## Notebook appendix E: *Does local or global similarity differ?*
This notebook creates the scatter plot of appendix E. The boxplots are generated in the `4_5_model_cats_influencing_similarity_consistency.ipynb`.    

In [None]:
import matplotlib.pyplot as plt
import pandas as pd
import seaborn as sns

from constants import (
    BASE_PATH_RESULTS,
    ds_list_sim_file,
    fontsizes,
    fontsizes_cols
)
from helper import (
    load_all_datasetnames_n_info,
    pp_storing_path,
    save_or_show
)

sns.set_style('ticks')

#### Global variables

In [None]:
# Datasets
ds_list, ds_info = load_all_datasetnames_n_info(ds_list_sim_file, verbose=False)

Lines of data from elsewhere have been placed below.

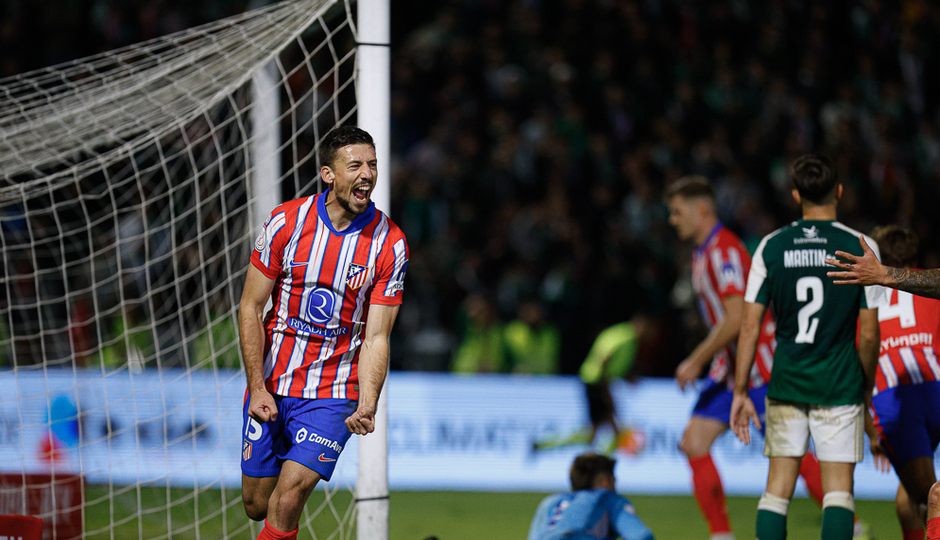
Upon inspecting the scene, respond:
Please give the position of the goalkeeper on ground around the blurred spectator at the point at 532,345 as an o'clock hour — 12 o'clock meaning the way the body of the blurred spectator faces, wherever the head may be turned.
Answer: The goalkeeper on ground is roughly at 12 o'clock from the blurred spectator.

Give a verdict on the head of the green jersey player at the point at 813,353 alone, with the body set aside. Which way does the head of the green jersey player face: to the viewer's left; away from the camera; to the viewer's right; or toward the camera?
away from the camera

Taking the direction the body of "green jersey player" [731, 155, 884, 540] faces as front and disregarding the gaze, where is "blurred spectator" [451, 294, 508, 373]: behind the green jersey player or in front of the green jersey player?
in front

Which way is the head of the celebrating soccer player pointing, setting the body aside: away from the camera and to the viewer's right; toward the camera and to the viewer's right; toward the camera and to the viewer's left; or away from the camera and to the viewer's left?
toward the camera and to the viewer's right

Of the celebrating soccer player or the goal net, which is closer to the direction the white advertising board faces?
the celebrating soccer player

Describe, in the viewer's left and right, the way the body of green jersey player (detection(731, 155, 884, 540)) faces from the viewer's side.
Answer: facing away from the viewer

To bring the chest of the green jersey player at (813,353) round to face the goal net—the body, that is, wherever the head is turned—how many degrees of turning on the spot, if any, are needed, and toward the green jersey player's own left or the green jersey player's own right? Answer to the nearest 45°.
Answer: approximately 90° to the green jersey player's own left

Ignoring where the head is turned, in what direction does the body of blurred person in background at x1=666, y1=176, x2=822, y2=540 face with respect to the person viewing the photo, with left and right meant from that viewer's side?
facing to the left of the viewer

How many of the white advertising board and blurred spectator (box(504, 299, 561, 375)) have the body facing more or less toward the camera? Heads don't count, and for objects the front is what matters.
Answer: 2
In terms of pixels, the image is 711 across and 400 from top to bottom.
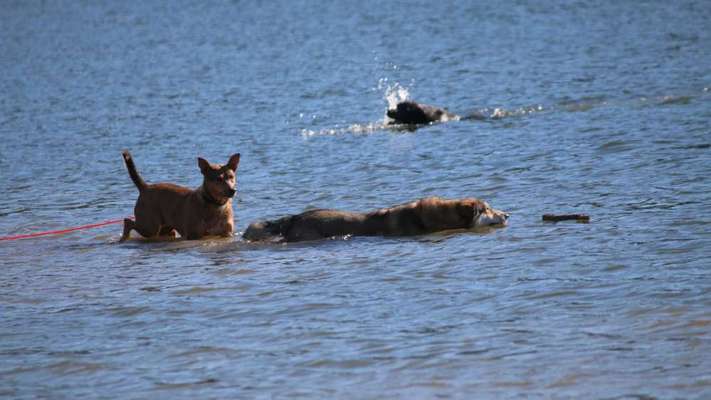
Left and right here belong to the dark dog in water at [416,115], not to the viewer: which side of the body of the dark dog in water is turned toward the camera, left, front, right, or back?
left

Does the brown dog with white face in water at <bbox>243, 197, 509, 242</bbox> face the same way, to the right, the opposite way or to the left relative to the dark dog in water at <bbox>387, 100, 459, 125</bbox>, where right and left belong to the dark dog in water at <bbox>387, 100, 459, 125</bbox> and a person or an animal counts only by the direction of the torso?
the opposite way

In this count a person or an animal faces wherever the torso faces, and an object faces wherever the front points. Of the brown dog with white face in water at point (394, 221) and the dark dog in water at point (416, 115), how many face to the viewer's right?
1

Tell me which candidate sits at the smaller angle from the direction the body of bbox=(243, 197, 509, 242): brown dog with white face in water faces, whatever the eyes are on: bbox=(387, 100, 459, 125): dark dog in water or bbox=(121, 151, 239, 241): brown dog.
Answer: the dark dog in water

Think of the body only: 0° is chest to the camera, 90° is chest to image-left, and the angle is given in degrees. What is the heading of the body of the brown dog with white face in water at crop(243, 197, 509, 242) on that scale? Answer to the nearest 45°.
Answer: approximately 270°

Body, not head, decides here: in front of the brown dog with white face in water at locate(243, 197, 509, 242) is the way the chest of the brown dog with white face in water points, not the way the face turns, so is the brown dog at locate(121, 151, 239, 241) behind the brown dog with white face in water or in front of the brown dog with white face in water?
behind

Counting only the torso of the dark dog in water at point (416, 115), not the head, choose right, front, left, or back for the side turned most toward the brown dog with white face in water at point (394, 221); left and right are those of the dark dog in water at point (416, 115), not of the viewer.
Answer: left

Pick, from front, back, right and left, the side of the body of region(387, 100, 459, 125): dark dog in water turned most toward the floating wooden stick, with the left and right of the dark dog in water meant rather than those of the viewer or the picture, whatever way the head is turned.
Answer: left
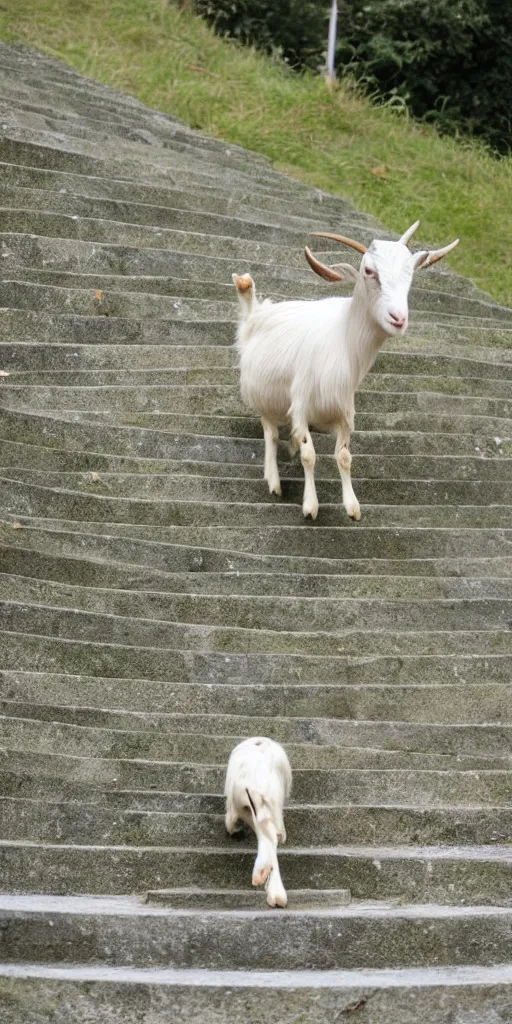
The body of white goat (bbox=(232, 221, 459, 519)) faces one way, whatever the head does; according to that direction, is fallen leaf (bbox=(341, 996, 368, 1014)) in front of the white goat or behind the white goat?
in front

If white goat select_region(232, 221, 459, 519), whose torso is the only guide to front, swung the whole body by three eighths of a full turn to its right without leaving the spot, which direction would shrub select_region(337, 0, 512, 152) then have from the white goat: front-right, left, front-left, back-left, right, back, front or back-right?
right

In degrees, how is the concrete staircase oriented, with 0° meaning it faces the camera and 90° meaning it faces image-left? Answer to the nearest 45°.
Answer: approximately 0°

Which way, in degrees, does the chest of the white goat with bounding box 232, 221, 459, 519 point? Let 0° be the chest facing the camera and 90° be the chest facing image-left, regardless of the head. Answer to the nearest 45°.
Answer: approximately 315°

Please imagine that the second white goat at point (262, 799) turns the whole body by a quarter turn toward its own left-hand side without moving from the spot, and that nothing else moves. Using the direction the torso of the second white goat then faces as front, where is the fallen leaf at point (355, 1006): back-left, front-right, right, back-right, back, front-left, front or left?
back-left

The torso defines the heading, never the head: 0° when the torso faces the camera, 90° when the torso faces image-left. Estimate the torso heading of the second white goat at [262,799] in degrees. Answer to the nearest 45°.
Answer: approximately 180°

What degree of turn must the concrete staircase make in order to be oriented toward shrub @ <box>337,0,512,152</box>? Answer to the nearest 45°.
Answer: approximately 180°

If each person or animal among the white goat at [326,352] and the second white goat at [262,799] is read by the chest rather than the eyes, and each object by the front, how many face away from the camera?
1

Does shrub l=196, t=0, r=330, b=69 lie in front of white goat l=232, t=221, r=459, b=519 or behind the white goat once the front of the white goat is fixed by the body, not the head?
behind
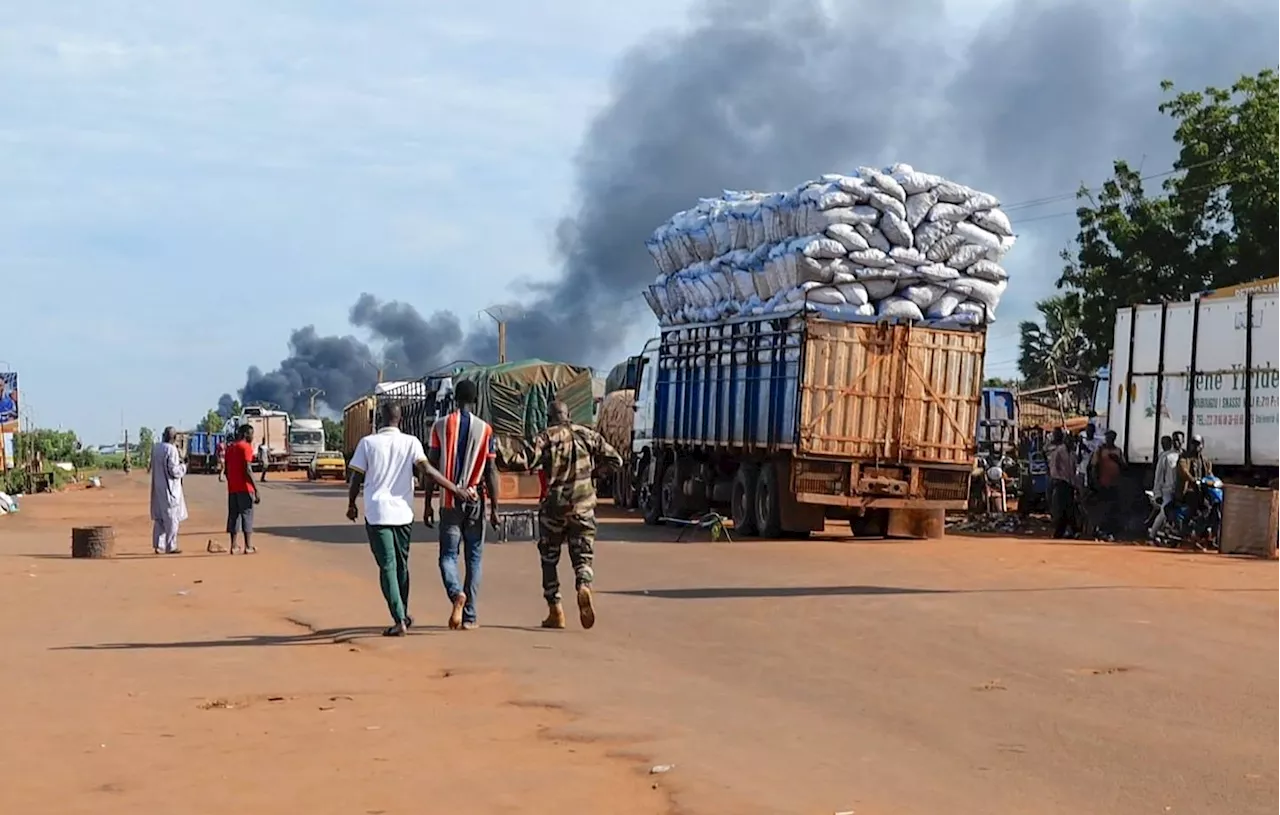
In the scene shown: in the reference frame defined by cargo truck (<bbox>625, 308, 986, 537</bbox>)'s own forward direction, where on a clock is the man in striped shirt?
The man in striped shirt is roughly at 8 o'clock from the cargo truck.

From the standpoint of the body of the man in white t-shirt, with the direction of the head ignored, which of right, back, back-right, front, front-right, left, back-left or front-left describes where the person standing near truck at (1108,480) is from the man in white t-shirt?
front-right

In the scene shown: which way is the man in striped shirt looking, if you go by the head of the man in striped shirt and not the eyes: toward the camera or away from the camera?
away from the camera

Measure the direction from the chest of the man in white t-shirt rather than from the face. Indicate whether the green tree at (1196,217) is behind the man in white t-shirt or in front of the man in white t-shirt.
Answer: in front

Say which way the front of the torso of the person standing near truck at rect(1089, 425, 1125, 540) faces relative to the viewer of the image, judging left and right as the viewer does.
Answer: facing the viewer

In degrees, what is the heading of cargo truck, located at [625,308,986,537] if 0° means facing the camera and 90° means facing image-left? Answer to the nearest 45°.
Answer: approximately 135°

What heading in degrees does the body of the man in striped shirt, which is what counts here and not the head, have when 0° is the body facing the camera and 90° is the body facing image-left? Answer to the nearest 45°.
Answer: approximately 180°

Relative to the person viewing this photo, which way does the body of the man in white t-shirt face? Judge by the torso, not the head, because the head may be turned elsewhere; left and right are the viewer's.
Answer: facing away from the viewer

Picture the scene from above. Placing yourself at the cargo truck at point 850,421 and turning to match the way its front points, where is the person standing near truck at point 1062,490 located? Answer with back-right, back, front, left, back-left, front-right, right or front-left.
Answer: right

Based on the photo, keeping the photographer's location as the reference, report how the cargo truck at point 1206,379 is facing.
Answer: facing away from the viewer and to the left of the viewer

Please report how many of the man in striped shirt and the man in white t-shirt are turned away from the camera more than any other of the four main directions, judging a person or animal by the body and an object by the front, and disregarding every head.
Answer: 2

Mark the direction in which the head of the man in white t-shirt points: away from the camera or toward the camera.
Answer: away from the camera
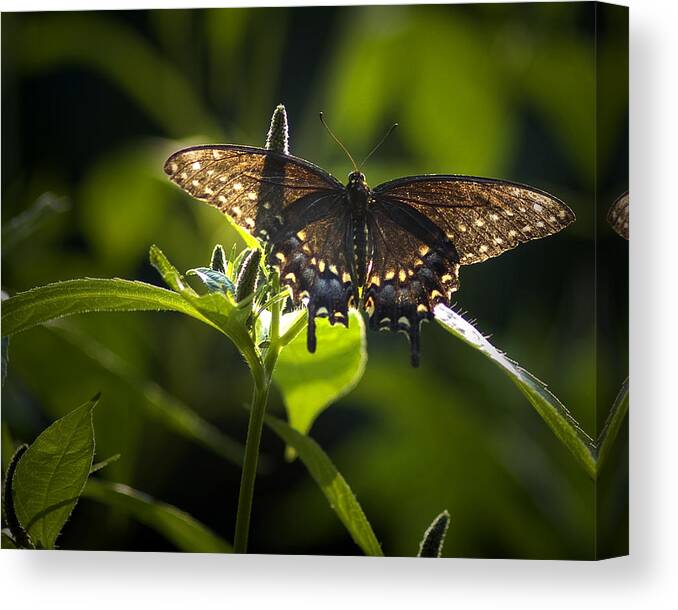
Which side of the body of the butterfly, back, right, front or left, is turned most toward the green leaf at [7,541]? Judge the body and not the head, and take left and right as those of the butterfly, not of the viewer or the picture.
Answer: left

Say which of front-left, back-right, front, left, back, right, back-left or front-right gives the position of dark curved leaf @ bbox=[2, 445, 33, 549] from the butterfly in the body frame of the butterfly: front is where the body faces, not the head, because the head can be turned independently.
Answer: left
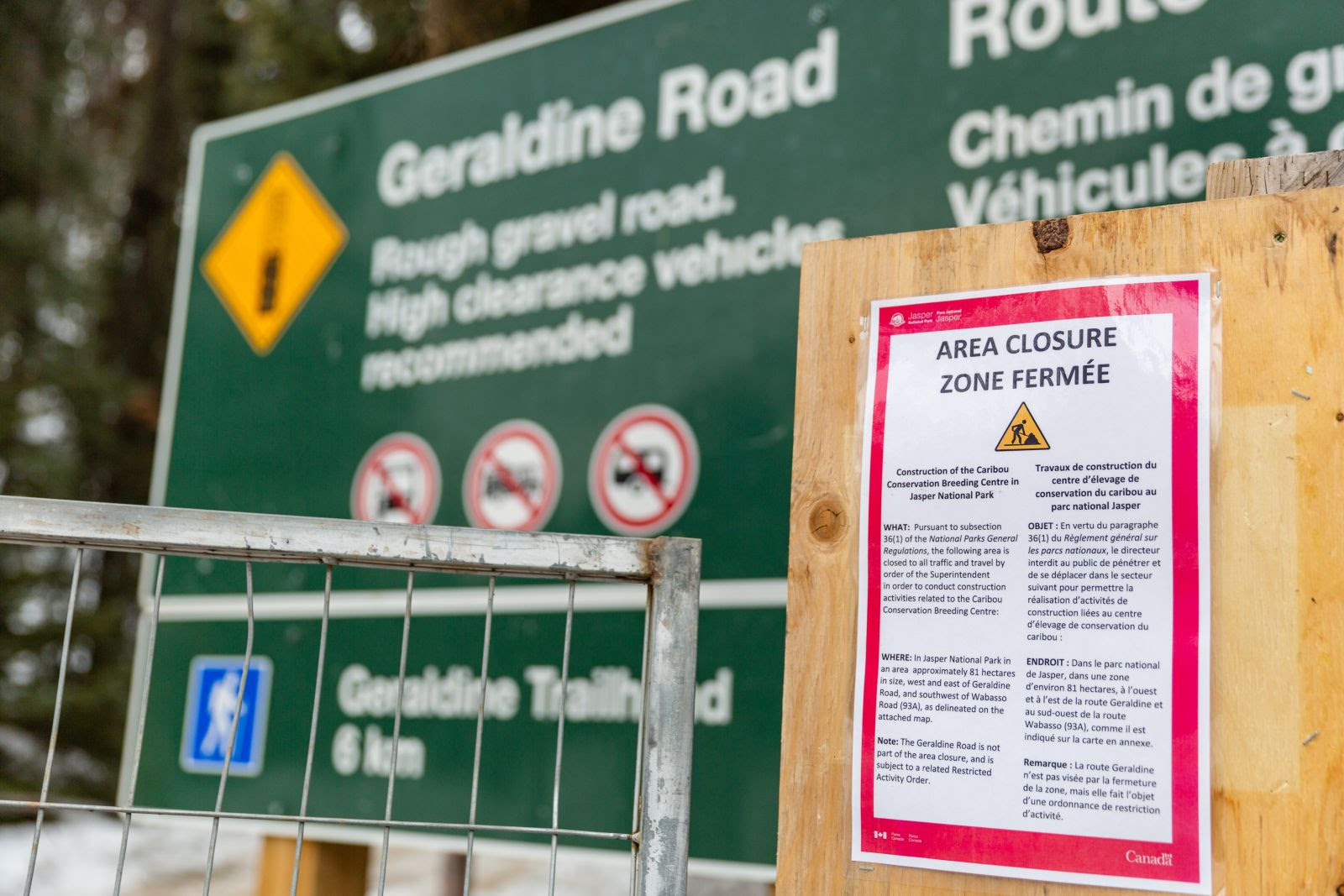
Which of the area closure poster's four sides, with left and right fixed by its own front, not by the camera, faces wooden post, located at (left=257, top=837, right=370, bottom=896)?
right

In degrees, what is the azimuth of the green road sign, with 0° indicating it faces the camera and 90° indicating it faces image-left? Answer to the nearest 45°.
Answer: approximately 45°

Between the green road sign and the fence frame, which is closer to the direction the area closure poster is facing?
the fence frame

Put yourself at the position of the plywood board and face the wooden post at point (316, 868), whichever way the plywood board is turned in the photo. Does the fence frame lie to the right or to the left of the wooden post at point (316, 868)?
left

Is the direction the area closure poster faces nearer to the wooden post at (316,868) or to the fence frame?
the fence frame

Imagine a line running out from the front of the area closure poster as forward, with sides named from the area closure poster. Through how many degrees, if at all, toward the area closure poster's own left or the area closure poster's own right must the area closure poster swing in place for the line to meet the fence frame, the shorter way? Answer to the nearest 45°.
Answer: approximately 45° to the area closure poster's own right

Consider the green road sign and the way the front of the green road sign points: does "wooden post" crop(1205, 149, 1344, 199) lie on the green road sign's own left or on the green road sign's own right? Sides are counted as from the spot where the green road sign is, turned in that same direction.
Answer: on the green road sign's own left

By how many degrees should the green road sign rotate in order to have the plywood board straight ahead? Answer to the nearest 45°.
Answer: approximately 90° to its left

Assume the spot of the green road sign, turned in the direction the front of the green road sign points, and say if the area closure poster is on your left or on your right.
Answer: on your left
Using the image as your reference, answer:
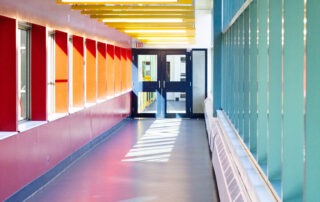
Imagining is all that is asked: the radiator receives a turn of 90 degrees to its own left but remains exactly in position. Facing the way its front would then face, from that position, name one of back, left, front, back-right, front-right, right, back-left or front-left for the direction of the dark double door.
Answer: back

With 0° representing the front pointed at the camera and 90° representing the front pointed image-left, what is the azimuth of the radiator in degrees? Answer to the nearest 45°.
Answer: approximately 90°
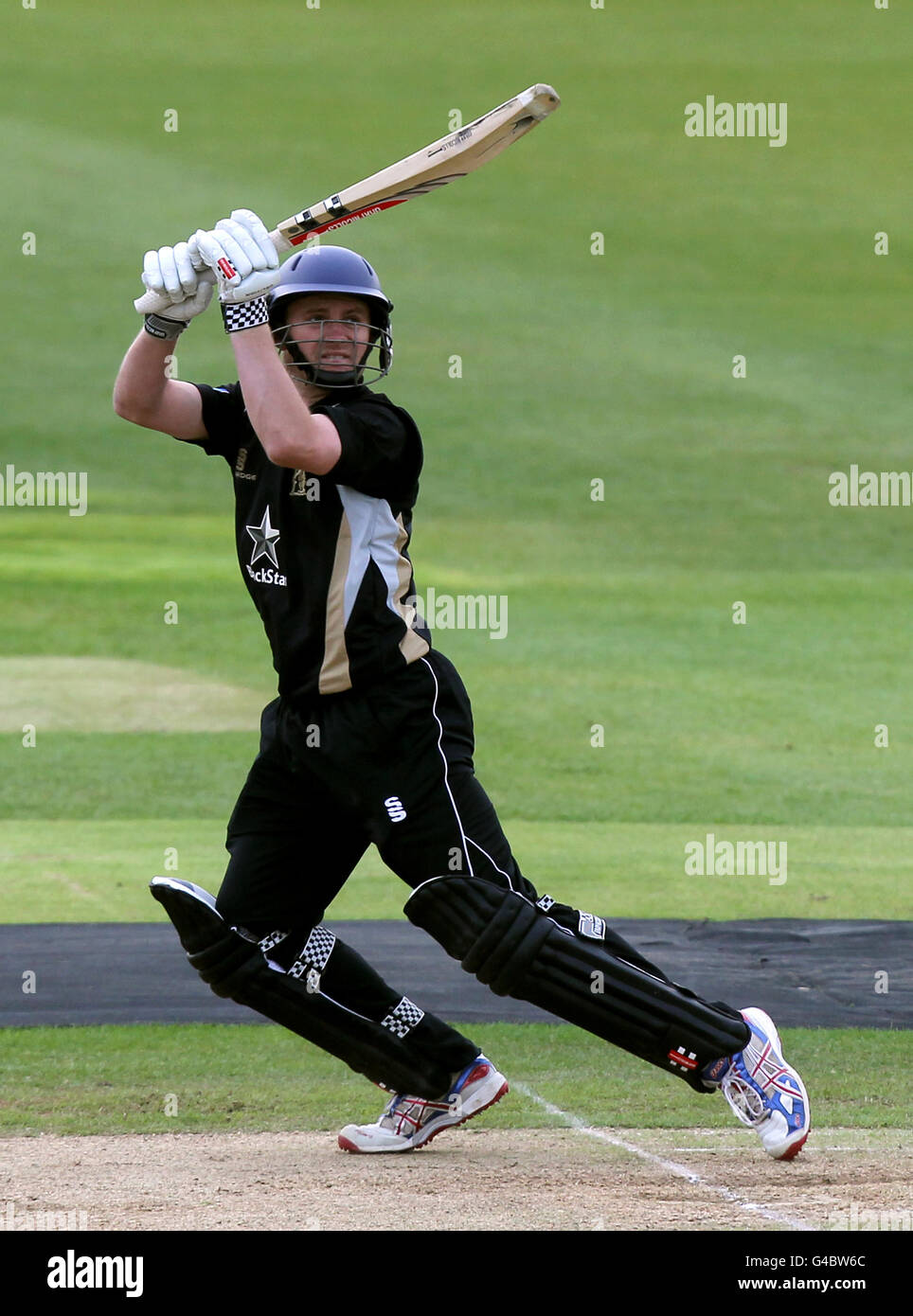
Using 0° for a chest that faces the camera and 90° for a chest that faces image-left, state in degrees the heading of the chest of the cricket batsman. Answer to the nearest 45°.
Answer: approximately 45°
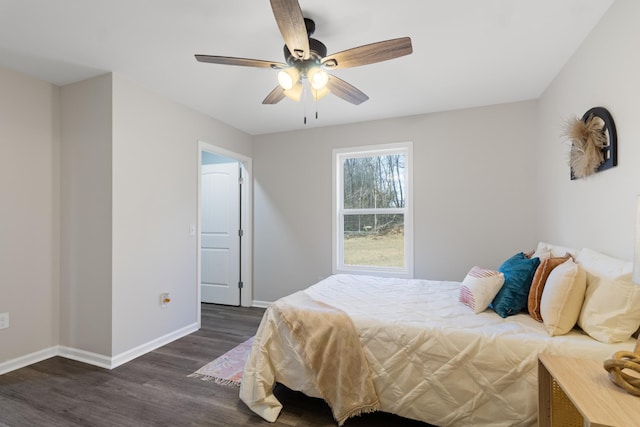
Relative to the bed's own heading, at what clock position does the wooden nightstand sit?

# Experiment configuration
corr_type = 'pearsonr'  # 'pearsonr', 'spearmanr'
suffix = ''  # '', '_wo_mae'
exp_conf = f'{corr_type}{suffix}'

# Path to correlation data
data_path = BASE_PATH_RESULTS / f'aggregated/r_coeff_dist/with_cats_as_anchors/agg_{corr_type}_all_ds_with_rsa{suffix}.csv'
assert data_path.exists(), f'Path does not exist: {data_path}. Aggregated correlation coefficients across all dataset pairs not found, please run aggregate_consistencies_for_model_set_pairs.ipynb first.'

## Version and plotting info
version = 'arxiv'
curr_fontsizes = fontsizes if version == 'arxiv' else fontsizes_cols

SAVE = True
storing_path = pp_storing_path(BASE_PATH_RESULTS / 'plots' / 'final' / version / 'app_E_local_vs_global', SAVE)

#### Load data

In [None]:
r_coeff_data = pd.read_csv(data_path)
r_coeff_data = r_coeff_data[r_coeff_data['ds1'].isin(ds_list) & r_coeff_data['ds2'].isin(ds_list)].reset_index(
    drop=True).copy()

#### Create scatterplots with all correlations between all model set pairs and dataset pairs

In [None]:
from scipy import stats

combs = [('CKA linear', 'CKA RBF 0.4'), ('CKA linear', 'RSA spearman')]
fig, axs = plt.subplots(nrows=1, ncols=2, figsize=(12, 5))  # Increased width for better visibility

for i, (x, y) in enumerate(combs):
    dat1 = r_coeff_data[r_coeff_data['Similarity metric'] == x]
    dat2 = r_coeff_data[r_coeff_data['Similarity metric'] == y]
    dat1 = dat1.set_index(['ds1', 'ds2', 'anchor_cat', 'other_cat'])
    dat2 = dat2.set_index(['ds1', 'ds2', 'anchor_cat', 'other_cat'])

    dat1.columns = [col + ' sm1' for col in dat1.columns]
    dat2.columns = [col + ' sm2' for col in dat2.columns]
    dat_concat = pd.concat([dat1, dat2], axis=1)

    ax = axs[i]
    sns.scatterplot(data=dat_concat, x="r coeff sm1", y="r coeff sm2", alpha=0.5, s=10, ax=ax)

    ax.set_xlabel(f'r coeff. ({x})', fontsize=curr_fontsizes['label'])
    ax.set_ylabel(f'r coeff. ({y})', fontsize=curr_fontsizes['label'])
    ax.tick_params(labelsize=curr_fontsizes['ticks'])

    r, p = stats.pearsonr(dat_concat['r coeff sm1'], dat_concat['r coeff sm2'])
    ax.text(0.05, 0.95, f'Overall r = {r:.2f}\np-value < 0.001', transform=ax.transAxes,
            verticalalignment='top', fontsize=curr_fontsizes['legend'])

plt.subplots_adjust(wspace=0.2 if version == 'arxiv' else 0.3)
save_or_show(fig, storing_path / f'consistency_local_global_scatter_plot{suffix}.pdf', SAVE)